What you are asked to do:
Every line with the string "Right" should be copied from the data.

Data supplied:
►
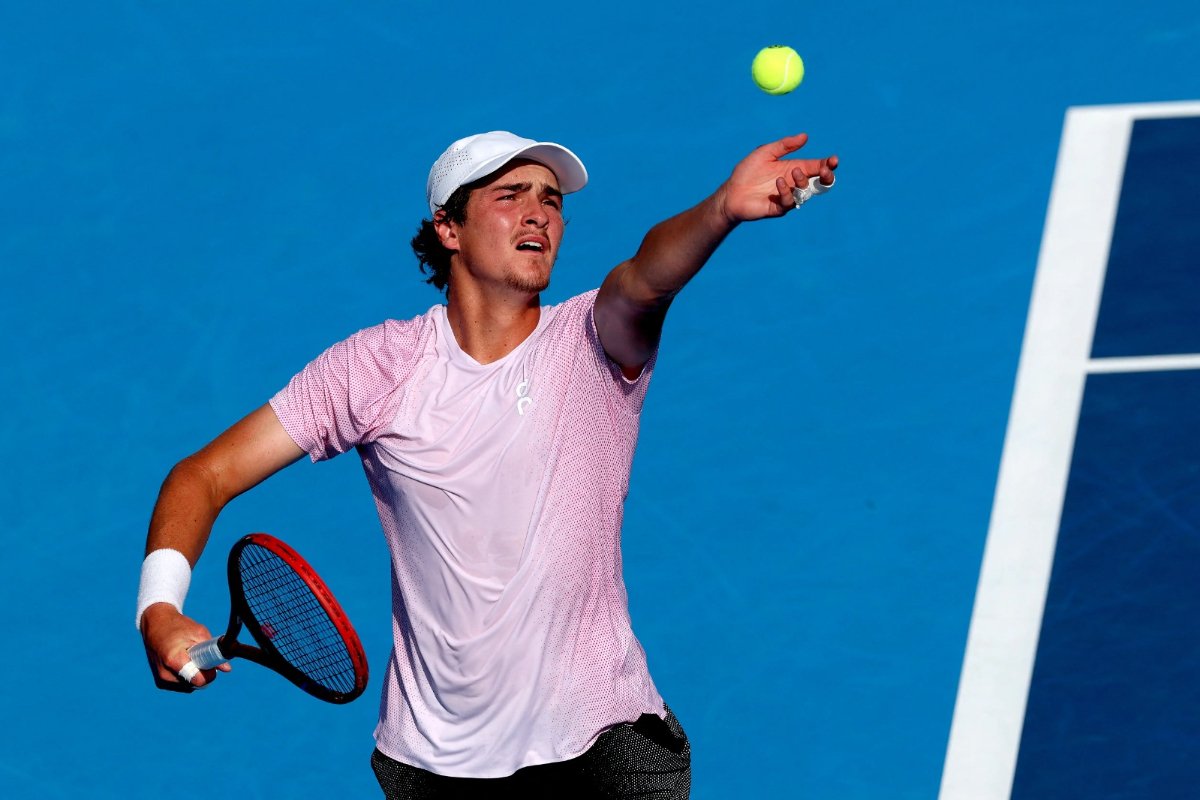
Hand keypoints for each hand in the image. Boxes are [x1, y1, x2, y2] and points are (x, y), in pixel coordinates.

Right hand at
◄
►
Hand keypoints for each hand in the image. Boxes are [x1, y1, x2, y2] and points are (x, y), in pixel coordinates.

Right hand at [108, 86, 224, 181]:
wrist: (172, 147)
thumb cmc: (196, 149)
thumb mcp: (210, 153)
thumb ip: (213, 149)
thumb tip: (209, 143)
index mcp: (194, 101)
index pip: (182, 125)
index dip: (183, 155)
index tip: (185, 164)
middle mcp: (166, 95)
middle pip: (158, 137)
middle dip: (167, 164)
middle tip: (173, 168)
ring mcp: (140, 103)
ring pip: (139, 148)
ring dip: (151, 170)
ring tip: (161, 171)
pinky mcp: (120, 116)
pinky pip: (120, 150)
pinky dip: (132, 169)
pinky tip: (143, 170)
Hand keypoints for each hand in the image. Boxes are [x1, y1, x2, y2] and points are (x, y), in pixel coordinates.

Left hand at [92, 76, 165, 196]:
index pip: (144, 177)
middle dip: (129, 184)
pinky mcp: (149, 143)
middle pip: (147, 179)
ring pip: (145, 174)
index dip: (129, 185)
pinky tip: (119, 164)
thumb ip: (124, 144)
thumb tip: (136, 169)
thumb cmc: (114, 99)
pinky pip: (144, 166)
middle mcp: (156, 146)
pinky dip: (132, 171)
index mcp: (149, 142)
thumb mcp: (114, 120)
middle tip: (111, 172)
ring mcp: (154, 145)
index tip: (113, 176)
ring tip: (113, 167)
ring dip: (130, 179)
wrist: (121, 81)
◄
►
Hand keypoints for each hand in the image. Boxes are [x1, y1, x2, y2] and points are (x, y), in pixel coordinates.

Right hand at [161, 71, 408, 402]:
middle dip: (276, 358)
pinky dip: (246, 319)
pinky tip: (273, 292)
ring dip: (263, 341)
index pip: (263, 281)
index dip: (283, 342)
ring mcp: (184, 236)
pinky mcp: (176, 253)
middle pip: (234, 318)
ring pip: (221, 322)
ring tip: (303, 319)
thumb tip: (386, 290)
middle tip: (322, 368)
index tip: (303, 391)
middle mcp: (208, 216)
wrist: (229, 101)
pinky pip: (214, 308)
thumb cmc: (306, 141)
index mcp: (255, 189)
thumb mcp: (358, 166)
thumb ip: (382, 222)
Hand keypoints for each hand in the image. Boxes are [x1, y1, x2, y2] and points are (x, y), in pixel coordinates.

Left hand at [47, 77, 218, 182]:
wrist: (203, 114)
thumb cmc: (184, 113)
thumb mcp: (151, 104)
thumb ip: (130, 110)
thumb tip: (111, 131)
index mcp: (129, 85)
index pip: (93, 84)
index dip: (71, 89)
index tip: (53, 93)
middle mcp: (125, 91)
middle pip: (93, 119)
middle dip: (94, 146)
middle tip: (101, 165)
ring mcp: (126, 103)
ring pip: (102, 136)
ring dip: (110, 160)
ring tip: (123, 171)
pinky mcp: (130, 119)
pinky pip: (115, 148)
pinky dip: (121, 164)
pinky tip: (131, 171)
◄
Exercise output:
Right hand at
Right hand at [108, 86, 224, 181]:
Right hand at [161, 71, 408, 402]:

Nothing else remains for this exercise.